5/6/2019


   A veces uno se reconcilia con la crítica y con los estudiosos de la historia literaria. Ponen por las nubes obras en sus ensayos y sus manuales que son hitos de la narrativa a nivel español, europeo o mundial; compras una de ellas diciéndote “Ya es mía; cuando tenga unos días ociosos de verano, la leeré” y su lomo está mirándote durante años en la estantería de tu biblioteca con carita de perro triste; hasta que llegan esos días ociosos y te decides a abrir esa supuesta obra maestra. ¿Y qué ocurre? Pues que las expectativas eran tan altas que suele aparecer la decepción, y terminas ese clásico acordándote de toda la familia del “iluminado” estudioso que lo ponía en un altar.
   Pero a veces ocurre el milagro. La Plaza del Diamante, una novela enmarcada en los años que van de los previos a los posteriores a la guerra civil española, es demoledora, está narrada de una forma magistral, con un estilo llano, franco, pacífico, con una cercanía que, de tan sensitiva, resulta por momentos infantil.

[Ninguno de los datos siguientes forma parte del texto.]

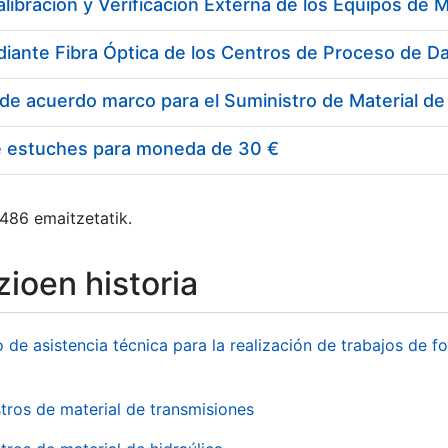
e estuches para moneda de 30 €
 486 emaitzetatik.
ioen historia
o de asistencia técnica para la realización de trabajos de f
tros de material de transmisiones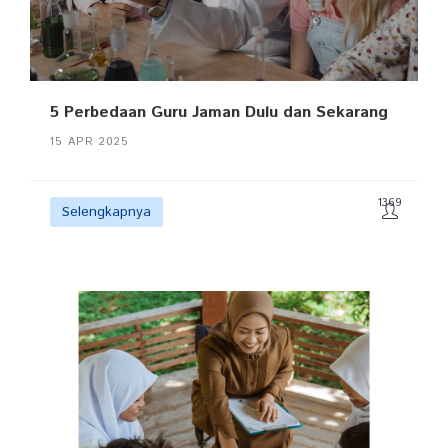
5 Perbedaan Guru Jaman Dulu dan Sekarang
15 APR 2025
1369
Selengkapnya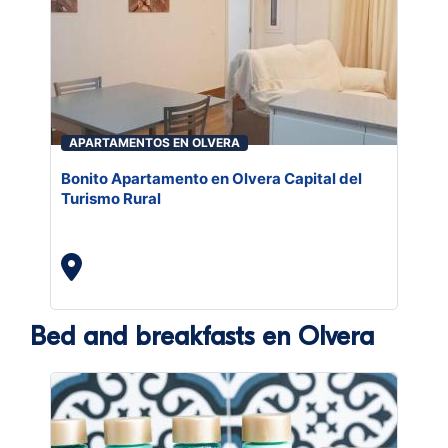
APARTAMENTOS EN OLVERA
Bonito Apartamento en Olvera Capital del
Turismo Rural
Bed and breakfasts en Olvera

Veo a Rodoreda como una maestra del tono fatigado, la acción lánguida y las atmósferas amargas.




   Y otra vez la casa de los hules y de las muñecas con los zapatos de charol... sobre todo no ver las luces azules y cruzar sin prisa... no ver las luces azules... y me llamaron. Me llamaron y me volví, y el que me llamaba era el tendero de las arvejas que se acercaba a mí y cuando me volví pensé en la mujer de sal. Y pensé que el tendero se había dado cuenta de que en vez de aguafuerte me había dado lejía, y no sé qué pensé. Me dijo que si quería volver con él a la tienda. Y entramos en la tienda y no había nadie y me dijo que si quería ir a trabajar a su casa, que me conocía hacía tiempo, que la mujer que le hacía la limpieza se había despedido porque era demasiado vieja y se cansaba... y entonces entró alguien y dijo, un momento, y se quedó de pie delante de mí esperando la contestación. Y como yo no decía nada me dijo que a lo mejor ya estaba colocada, que a lo mejor ya estaba comprometida en otro sitio y yo dije que no con la cabeza y dije que no sabía qué hacer. Dijo que, si no tenía trabajo, la suya era una buena casa y él, poco latoso, y que ya sabía que yo era cumplidora. Dije que sí con la cabeza y entonces dijo, empiece mañana, y todo desasosegado me puso dos latas en el cesto, que fue a buscar adentro, y un envoltorio de papel de estraza y alguna otra cosa de la que no me acuerdo. Y me dijo que podía empezar al día siguiente a las nueve de la mañana. Y sin darme cuenta saqué la botella del aguafuerte del cesto y la puse con mucho cuidado encima del mostrador. Y me fui sin decir nada. Y cuando llegué al piso, yo, que casi nunca había llorado, me eché a llorar como si no fuese una mujer.